Joaquín le dio fuego con su encendedor Flaminaire y luego encendió un cigarrillo para sí mismo. Todo sin romper el silencio.

– ¿Y dices que fuisteis al pueblo ése? -inquirió al fin el anfitrión exhalando el humo. Era un auténtico maestro cambiando de tercio.

– Sí, por eso he venido a verte. Estuvimos cerca de la finca a la que, supongo, fueron Ivonne y Veronique, pero no pudimos pasar de la entrada. Pero no es eso lo que me preocupa.

– ¿Entonces…?

– Cuando llegamos, nos encontramos con una procesión de rogativa a san Antonio Abad. Se suelen hacer para recuperar los animales perdidos; ¿me sigues?

– Sí, claro. Supersticiones de gente del campo.

– Estuvimos con el alcalde y me dio la sensación de que no le agradaba lo de la procesión, cosa rara. Luego hablamos con un tipo, el empleado de la gasolinera, y nos dijo que el motivo de aquella rogativa no era otro que pedir amparo al santo porque en los últimos meses se habían producido varias desapariciones en el pueblo. ¡Varias desapariciones! ¿Te das cuenta? Ahí pasa algo raro, Joaquín. Pero mejor vayamos por orden. Bien, primero hubo un caso de asesinato, bestial, en octubre, lo recordarás a buen seguro: Antonia García, brutalmente acuchillada, ella y el bebé que esperaba. Le cargaron el muerto a un ex novio suyo.

– ¿Le cargaron?

– Él no fue.

– ¿Por qué dices eso? ¿Cómo lo sabes?

– Sencillo.
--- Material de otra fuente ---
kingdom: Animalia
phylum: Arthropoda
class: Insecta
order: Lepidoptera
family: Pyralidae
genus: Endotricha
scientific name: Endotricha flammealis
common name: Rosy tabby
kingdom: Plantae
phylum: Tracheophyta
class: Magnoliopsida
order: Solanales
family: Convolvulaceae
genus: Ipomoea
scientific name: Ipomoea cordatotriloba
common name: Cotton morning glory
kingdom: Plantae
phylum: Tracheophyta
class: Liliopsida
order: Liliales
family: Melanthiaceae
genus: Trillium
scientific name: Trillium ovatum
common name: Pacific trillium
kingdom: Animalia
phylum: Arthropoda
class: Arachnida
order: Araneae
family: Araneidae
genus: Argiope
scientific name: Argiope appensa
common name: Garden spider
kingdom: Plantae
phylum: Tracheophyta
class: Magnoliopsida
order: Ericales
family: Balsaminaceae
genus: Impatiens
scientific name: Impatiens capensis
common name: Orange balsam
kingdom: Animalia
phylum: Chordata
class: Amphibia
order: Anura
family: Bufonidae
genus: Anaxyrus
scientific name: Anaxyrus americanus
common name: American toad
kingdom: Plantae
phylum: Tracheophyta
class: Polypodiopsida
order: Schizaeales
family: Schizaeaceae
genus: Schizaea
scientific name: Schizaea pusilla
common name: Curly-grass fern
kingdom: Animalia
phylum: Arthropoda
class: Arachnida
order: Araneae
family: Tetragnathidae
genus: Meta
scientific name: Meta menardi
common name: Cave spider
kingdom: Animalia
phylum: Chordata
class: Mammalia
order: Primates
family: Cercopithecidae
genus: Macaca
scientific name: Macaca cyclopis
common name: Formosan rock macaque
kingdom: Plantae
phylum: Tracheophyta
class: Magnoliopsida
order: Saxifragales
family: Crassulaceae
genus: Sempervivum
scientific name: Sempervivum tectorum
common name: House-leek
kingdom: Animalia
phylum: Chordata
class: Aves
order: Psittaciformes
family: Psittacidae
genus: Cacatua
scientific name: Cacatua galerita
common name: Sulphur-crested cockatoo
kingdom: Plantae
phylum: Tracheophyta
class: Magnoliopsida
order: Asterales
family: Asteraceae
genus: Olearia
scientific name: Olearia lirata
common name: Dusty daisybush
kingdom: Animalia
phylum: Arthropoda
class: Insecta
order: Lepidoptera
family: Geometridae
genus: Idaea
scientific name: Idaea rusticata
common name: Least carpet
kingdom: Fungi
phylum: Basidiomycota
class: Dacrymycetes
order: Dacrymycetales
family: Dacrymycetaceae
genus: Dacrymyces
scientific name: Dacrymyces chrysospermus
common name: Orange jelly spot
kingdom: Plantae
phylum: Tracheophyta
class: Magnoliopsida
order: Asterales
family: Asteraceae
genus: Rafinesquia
La prueba de cargo fue un cuchillo hallado en el pequeño almacén del acusado, lo he leído en el informe. Estaba manchado de sangre del mismo grupo que la de la víctima.

– ¿Y? Parece claro.

– Que no había huellas en él.

– No te sigo.

– Sí, que nuestros compañeros piensan que el tipo se puso guantes para cometer el crimen, pero no creo que un tipo pueda ser tan cuidadoso como para calzarse guantes y no dejar huellas en un cuchillo y luego, en cambio, tan torpe como para guardarlo en una estantería de su taller, a la vista de todo el mundo y lleno de manchas de sangre.